> **WHAT THE TASK REQUIRES**:
Scan the entries for "Games". Every line that holds it is to be copied.

> **TASK INPUT**:
###

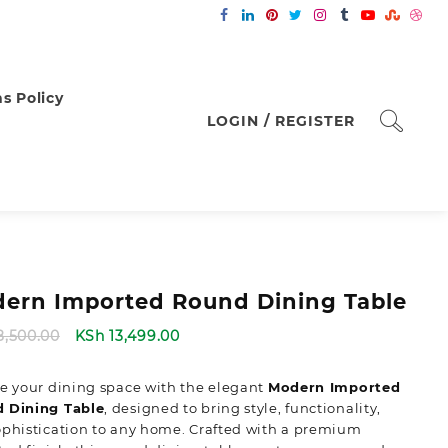
s Policy
LOGIN / REGISTER
ern Imported Round Dining Table
Original
Current
8,500.00
KSh
13,499.00
price
price
was:
is:
e your dining space with the elegant
Modern Imported
KSh 18,500.00.
KSh 13,499.00.
 Dining Table
,
designed to bring style, functionality,
phistication to any home. Crafted with a premium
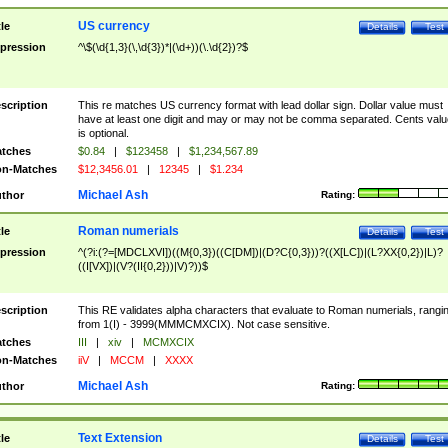
US currency
tle
Details
Test
pression
^\$(\d{1,3}(\,\d{3})*|(\d+))(\.\d{2})?$
scription
This re matches US currency format with lead dollar sign. Dollar value must
have at least one digit and may or may not be comma separated. Cents valu
is optional.
tches
$0.84
|
$123458
|
$1,234,567.89
n-Matches
$12,3456.01
|
12345
|
$1.234
Michael Ash
thor
Rating:
Roman numerials
tle
Details
Test
pression
^(?i:(?=[MDCLXVI])((M{0,3})((C[DM])|(D?C{0,3}))?((X[LC])|(L?XX{0,2})|L)?
((I[VX])|(V?(II{0,2}))|V)?))$
scription
This RE validates alpha characters that evaluate to Roman numerials, rangi
from 1(I) - 3999(MMMCMXCIX). Not case sensitive.
tches
III
|
xiv
|
MCMXCIX
n-Matches
iiV
|
MCCM
|
XXXX
Michael Ash
thor
Rating:
Text Extension
tle
Details
Test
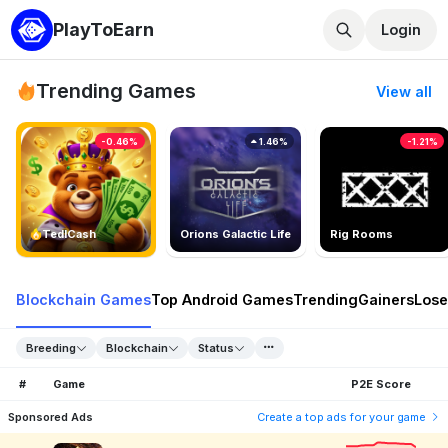
PlayToEarn
Login
Trending Games
View all
-0.46%
1.46%
-1.21%
TedlCash
Orions Galactic Life
Rig Rooms
Blockchain Games
Top Android Games
Trending
Gainers
Lose
Breeding
Blockchain
Status
#
Game
P2E Score
Sponsored Ads
Create a top ads for your game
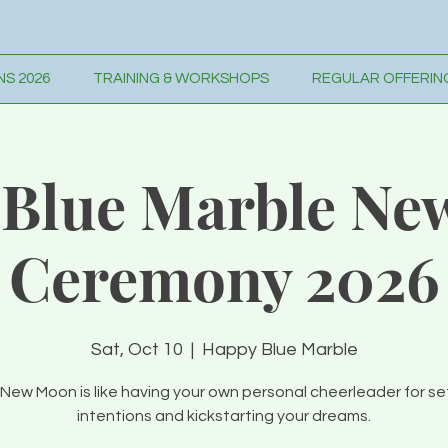
S 2026
TRAINING & WORKSHOPS
REGULAR OFFERIN
Blue Marble Ne
Ceremony 2026
Sat, Oct 10
  |  
Happy Blue Marble
New Moon is like having your own personal cheerleader for se
intentions and kickstarting your dreams.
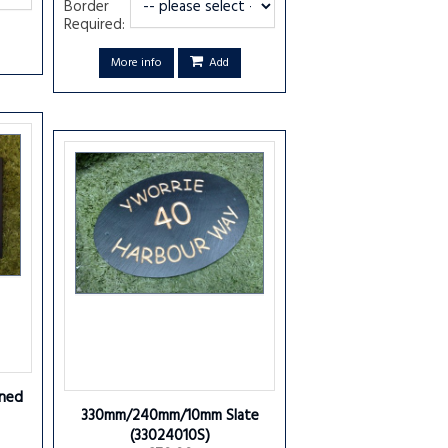
Border
Required:
More info
Add
ned
330mm/240mm/10mm Slate
(33024010S)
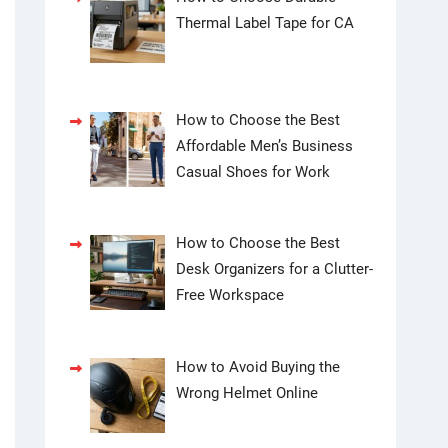
Thermal Label Tape for CA
How to Choose the Best
Affordable Men’s Business
Casual Shoes for Work
How to Choose the Best
Desk Organizers for a Clutter-
Free Workspace
How to Avoid Buying the
Wrong Helmet Online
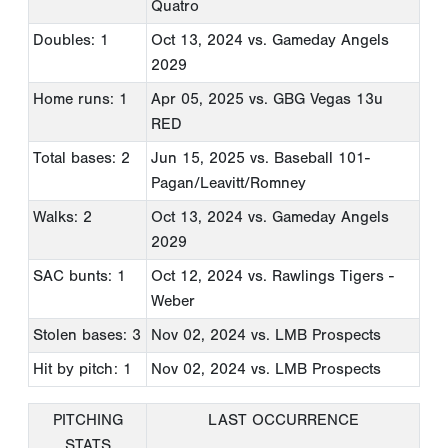
Quatro
Doubles: 1
Oct 13, 2024
vs. Gameday Angels
2029
Home runs: 1
Apr 05, 2025
vs. GBG Vegas 13u
RED
Total bases: 2
Jun 15, 2025
vs. Baseball 101-
Pagan/Leavitt/Romney
Walks: 2
Oct 13, 2024
vs. Gameday Angels
2029
SAC bunts: 1
Oct 12, 2024
vs. Rawlings Tigers -
Weber
Stolen bases: 3
Nov 02, 2024
vs. LMB Prospects
Hit by pitch: 1
Nov 02, 2024
vs. LMB Prospects
PITCHING
LAST OCCURRENCE
STATS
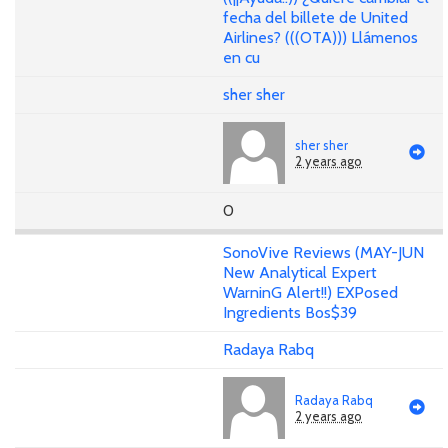
fecha del billete de United
Airlines? (((OTA))) Llámenos
en cu
sher sher
sher sher
2 years ago
0
SonoVive Reviews (MAY-JUN
New Analytical Expert
WarninG Alert!!) EXPosed
Ingredients Bos$39
Radaya Rabq
Radaya Rabq
2 years ago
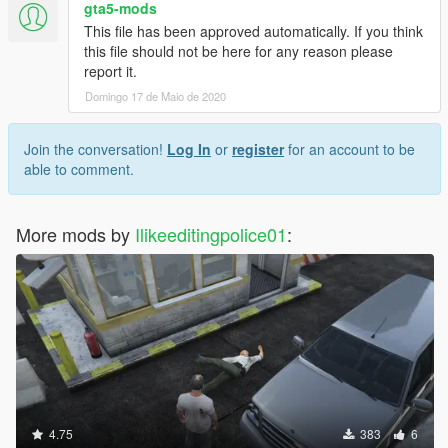
gta5-mods
This file has been approved automatically. If you think
this file should not be here for any reason please
report it.
Domingo 17 de Maio de 2020
Join the conversation!
Log In
or
register
for an account to be
able to comment.
More mods by
Ilikeeditingpolice01
:
4.75
383
6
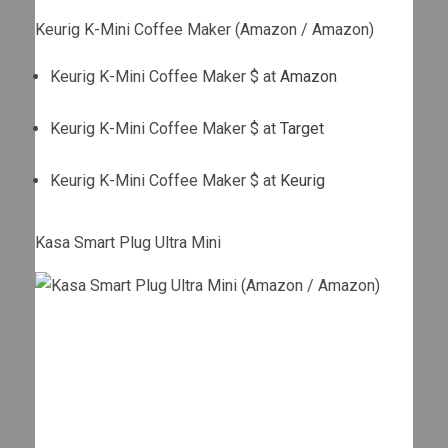
Keurig K-Mini Coffee Maker (Amazon / Amazon)
Keurig K-Mini Coffee Maker $ at
Amazon
Keurig K-Mini Coffee Maker $ at
Target
Keurig K-Mini Coffee Maker $ at
Keurig
Kasa Smart Plug Ultra Mini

###

> **SOLUTION TO THIS TASK**:
Trending Games
Blockchain Games
Top Android Games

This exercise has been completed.